WHAT IS EXPECTED: Change every "태그" to "요소" in the lines starting at the one that contains "<h1>HTML 입력 태그</h1>" and ending at the one that contains "<li>&lt;hr&gt; 태그 : horizontal.". Return only those lines, with nothing else altered.

SOURCE MATERIAL section start

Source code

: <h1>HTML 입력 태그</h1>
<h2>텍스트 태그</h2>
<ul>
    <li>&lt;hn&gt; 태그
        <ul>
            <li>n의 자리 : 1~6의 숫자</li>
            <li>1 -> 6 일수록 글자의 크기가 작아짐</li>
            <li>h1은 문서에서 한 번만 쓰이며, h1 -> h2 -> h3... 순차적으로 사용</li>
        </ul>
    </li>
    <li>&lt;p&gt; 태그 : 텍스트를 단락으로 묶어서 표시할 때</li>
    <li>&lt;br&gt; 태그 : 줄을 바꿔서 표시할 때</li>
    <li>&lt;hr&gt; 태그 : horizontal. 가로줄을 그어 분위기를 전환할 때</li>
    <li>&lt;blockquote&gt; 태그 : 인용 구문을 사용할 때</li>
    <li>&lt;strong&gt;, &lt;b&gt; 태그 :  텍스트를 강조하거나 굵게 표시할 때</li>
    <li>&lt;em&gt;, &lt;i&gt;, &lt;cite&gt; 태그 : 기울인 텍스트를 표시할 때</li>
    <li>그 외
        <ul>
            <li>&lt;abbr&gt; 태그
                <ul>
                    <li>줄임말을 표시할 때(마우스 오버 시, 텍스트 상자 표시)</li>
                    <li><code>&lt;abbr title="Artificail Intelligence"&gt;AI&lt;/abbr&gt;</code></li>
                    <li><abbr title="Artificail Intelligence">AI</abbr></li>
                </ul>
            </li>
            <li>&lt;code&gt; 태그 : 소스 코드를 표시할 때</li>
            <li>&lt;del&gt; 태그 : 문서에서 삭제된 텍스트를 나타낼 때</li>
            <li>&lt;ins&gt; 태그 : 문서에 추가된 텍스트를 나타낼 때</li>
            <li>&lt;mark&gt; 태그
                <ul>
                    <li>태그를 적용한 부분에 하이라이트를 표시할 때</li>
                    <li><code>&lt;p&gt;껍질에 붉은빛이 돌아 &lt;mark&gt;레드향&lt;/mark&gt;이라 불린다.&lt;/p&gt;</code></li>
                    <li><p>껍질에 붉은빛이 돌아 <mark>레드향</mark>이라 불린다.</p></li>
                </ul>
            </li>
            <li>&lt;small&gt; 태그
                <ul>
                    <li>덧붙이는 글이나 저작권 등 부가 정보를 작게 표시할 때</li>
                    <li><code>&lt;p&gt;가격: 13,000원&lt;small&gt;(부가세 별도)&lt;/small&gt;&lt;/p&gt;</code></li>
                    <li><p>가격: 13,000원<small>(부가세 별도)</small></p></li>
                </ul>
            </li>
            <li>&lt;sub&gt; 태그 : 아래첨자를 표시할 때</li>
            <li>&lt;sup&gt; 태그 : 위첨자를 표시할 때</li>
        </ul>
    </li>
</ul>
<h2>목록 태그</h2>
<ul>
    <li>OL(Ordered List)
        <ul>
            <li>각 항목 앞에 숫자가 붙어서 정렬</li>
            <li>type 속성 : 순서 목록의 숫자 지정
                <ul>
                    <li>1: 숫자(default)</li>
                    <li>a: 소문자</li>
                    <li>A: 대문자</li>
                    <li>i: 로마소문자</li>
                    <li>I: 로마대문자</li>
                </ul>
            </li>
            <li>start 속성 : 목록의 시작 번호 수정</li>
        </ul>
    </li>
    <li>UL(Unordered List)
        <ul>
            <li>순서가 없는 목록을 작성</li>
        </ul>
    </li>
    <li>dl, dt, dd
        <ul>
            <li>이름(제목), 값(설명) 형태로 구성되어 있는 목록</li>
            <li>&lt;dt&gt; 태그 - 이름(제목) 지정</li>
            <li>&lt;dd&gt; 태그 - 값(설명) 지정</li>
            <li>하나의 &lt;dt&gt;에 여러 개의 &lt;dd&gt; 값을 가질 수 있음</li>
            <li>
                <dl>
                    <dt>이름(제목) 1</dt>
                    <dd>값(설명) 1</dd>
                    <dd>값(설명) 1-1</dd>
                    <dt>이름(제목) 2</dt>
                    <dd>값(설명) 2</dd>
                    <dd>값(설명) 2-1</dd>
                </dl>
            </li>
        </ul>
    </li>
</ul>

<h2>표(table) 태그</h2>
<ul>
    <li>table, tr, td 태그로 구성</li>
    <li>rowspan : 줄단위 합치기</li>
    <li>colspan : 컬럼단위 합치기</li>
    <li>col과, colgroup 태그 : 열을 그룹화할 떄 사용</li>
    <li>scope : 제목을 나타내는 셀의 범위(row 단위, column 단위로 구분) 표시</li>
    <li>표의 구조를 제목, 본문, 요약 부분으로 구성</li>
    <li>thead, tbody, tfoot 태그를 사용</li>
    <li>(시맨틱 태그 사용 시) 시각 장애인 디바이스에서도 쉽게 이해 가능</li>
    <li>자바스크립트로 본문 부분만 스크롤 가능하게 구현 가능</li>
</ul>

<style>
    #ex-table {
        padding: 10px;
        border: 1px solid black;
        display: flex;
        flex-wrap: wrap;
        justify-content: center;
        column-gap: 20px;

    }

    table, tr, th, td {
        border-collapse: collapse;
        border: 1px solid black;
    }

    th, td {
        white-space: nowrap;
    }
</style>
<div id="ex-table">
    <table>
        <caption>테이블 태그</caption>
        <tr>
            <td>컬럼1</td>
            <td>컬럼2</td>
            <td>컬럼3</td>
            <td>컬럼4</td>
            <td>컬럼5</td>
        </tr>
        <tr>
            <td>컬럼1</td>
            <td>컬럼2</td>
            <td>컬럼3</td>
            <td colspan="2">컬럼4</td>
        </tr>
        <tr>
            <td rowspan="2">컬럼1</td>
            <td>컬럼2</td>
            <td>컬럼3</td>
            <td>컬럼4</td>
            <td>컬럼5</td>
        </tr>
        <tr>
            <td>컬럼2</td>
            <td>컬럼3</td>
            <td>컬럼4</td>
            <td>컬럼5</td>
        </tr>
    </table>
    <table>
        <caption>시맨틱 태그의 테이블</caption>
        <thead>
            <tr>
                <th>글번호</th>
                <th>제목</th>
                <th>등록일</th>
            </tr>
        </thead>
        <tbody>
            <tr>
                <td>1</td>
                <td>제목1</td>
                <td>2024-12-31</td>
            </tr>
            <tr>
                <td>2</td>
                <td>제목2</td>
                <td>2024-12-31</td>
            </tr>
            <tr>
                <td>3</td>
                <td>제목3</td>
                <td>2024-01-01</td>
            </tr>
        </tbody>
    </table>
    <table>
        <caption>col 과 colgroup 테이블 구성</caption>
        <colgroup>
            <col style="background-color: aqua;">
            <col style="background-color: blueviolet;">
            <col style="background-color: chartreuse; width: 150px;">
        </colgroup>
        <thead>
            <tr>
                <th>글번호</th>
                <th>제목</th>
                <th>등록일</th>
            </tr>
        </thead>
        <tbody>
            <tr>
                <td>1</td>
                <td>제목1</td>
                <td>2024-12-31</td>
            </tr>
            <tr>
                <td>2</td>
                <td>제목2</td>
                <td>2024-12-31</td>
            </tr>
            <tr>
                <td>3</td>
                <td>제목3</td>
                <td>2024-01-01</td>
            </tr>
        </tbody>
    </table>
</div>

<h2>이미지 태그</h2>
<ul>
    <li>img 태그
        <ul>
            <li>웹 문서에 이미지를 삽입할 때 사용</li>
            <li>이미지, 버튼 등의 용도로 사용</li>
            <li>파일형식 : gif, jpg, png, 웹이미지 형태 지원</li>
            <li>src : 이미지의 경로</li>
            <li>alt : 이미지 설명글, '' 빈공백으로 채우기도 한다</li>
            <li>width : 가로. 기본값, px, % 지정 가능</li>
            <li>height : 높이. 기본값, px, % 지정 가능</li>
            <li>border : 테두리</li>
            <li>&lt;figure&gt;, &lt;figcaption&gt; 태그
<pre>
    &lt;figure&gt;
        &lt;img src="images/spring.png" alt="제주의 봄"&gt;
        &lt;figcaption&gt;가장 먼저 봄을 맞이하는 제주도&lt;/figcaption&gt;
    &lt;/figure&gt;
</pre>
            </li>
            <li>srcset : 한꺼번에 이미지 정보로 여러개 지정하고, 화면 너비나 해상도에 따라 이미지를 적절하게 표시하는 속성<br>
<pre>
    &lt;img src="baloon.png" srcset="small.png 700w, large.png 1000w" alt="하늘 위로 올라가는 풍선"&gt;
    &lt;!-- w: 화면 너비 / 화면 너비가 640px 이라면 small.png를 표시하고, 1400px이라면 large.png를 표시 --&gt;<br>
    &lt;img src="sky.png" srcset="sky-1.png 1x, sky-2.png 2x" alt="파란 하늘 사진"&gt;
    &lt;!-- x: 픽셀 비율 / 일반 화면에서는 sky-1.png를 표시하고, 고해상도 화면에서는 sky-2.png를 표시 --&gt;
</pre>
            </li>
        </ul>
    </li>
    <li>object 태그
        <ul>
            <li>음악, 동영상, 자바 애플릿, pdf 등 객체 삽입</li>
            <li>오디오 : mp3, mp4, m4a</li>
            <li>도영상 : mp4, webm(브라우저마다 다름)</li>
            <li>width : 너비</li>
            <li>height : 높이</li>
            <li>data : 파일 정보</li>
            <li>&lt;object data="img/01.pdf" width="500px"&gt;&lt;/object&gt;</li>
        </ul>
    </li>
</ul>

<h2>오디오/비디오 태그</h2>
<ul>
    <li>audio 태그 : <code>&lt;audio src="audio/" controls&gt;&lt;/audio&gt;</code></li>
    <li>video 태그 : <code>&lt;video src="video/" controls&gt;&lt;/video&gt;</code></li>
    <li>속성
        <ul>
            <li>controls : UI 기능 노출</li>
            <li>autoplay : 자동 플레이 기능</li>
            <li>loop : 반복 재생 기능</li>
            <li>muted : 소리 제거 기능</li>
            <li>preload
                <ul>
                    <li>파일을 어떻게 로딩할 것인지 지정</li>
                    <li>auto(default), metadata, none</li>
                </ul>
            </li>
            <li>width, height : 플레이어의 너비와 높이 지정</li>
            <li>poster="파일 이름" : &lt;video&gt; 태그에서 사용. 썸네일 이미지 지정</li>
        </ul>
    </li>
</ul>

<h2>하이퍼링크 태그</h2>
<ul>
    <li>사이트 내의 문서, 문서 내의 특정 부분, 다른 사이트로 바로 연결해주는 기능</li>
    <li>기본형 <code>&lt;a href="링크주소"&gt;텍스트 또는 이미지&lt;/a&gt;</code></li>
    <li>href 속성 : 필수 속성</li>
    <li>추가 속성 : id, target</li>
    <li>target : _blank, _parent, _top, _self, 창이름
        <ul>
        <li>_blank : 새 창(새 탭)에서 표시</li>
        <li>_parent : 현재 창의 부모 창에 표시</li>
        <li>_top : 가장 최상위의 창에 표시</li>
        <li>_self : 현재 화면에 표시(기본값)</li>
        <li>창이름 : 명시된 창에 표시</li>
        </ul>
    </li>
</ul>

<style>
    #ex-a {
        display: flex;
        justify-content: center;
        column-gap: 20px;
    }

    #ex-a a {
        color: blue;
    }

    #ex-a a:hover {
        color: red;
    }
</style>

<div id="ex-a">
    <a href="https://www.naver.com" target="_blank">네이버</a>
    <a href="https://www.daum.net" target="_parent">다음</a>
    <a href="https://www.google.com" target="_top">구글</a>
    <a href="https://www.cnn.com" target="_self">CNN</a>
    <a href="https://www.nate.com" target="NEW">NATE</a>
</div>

SOURCE MATERIAL section end

TASK RESPONSE:
: <h1>HTML 입력 요소</h1>
<h2>텍스트 요소</h2>
<ul>
    <li>&lt;hn&gt; 요소
        <ul>
            <li>n의 자리 : 1~6의 숫자</li>
            <li>1 -> 6 일수록 글자의 크기가 작아짐</li>
            <li>h1은 문서에서 한 번만 쓰이며, h1 -> h2 -> h3... 순차적으로 사용</li>
        </ul>
    </li>
    <li>&lt;p&gt; 요소 : 텍스트를 단락으로 묶어서 표시할 때</li>
    <li>&lt;br&gt; 요소 : 줄을 바꿔서 표시할 때</li>
    <li>&lt;hr&gt; 요소 : horizontal. 가로줄을 그어 분위기를 전환할 때</li>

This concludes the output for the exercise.